Les éditions Champ Vallon publie La venue (2003-2004), huitième recueil de Liturgie, le journal en sonnets de Robert Marteau.
Poezibao a choisi trois sonnets dont un daté du 22 novembre (2006)
J'aime les jardins quand ils sont silencieux,
Éventuellement décorés d'une rose
Ou d'un merle en dessous du laurier ; quand les hêtres
Deviennent roux et les bouleaux dorés. Ne dites
Pas ce qu'à vos yeux sont la nature et l'esprit ;
Écoutez le silence où se fait la musique
Sans prétendre y figurer vos impressions.
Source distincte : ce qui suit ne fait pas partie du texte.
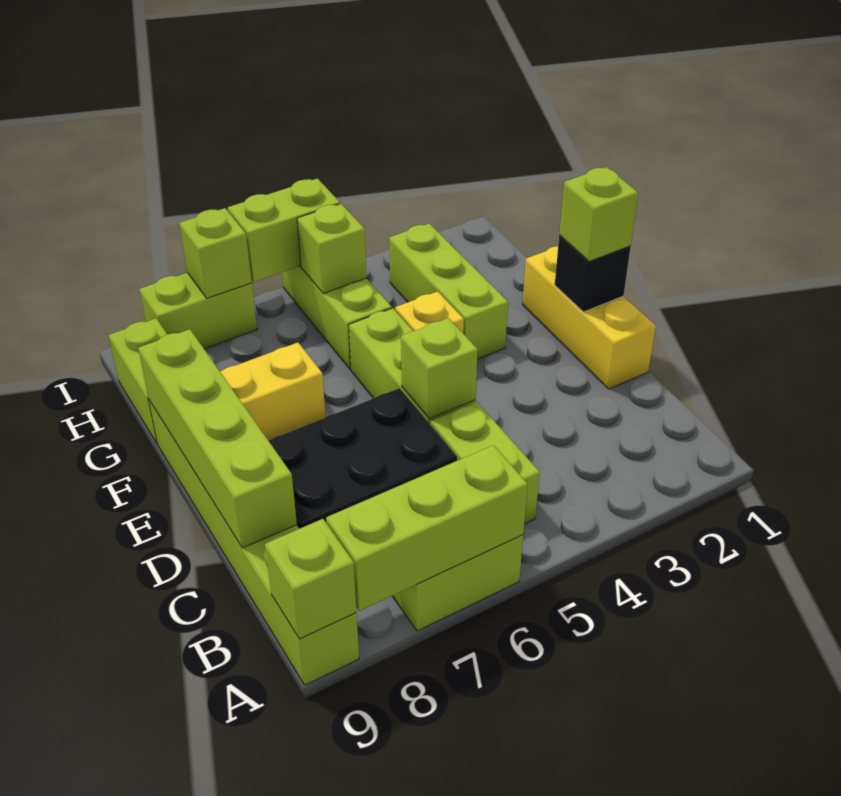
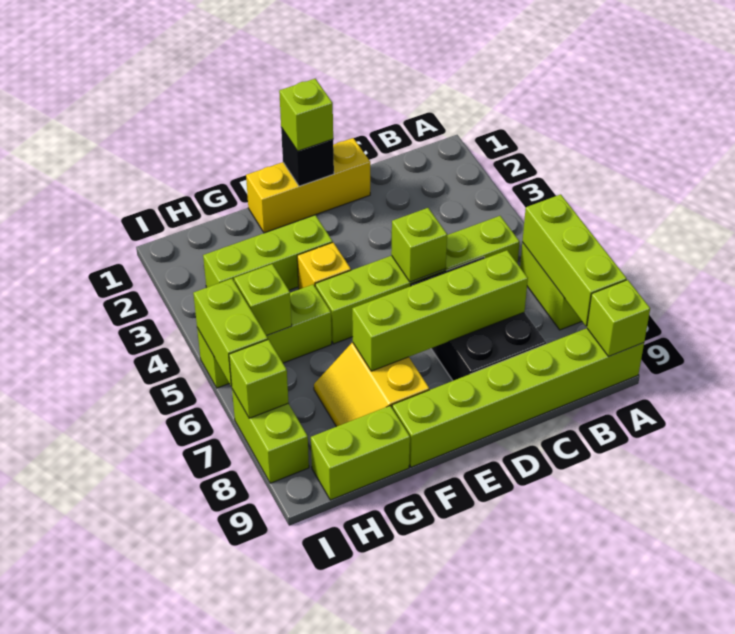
lime brick C9:F9 level 2 -> lime brick C7:F7 level 2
Entre nous et le ciel il y a les nuages,
La plume de ceux qui volent sous les étoiles
Se nourrissant des saisons du soleil. Nos pas
Ne laissent pas d'empreinte où nous posons le pied,
Tel est le propos des muses qui ont laissé
Derrière elles un vide inoccupé que rien
Plus ne convoite à l'heure où la lumière tombe.
Samedi 18 novembre 2006.
Au-dessus des champs nus la grolle polyglotte
Se met en quatre escalade à coups d'ailes noires
Pluie et nuages où l'alouette a du mal à
Chanter suspendue en dessous le gui aux branches
S'agrippe rien plus qui tienne en lambeaux tout pend
Jusqu'aux labours dont les venants luisent mouillés
Sans autres oiseaux mais entre les entrelacs
Un clocher un coq en haut qui signe le vent
Fouet rafale où la feuille ultime tremble dans
Le noisetier et pourpre aussi sur la ronce en
Guerre contre la saison et l'intempérie
Accrochée au ciel qu'elle abat plus bas que terre
Pour ainsi dire nié contre toute attente
Du cœur et de l'ouïe et de chacun des sens.
Mercredi 22 novembre 2006.
Beaux arbres levés sous le ciel. Bruants qui volent.
Entre les branches, des toits. Lumière vers l'ouest.
Une vache meugle où on voit des peupliers
Habillés seulement de brindilles. Il y
A du bois coupé, un ruisseau et une haie
Qui borde le chemin où le vent d'ouest agite
Les feuilles jaunes qui résistent et s'obstinent.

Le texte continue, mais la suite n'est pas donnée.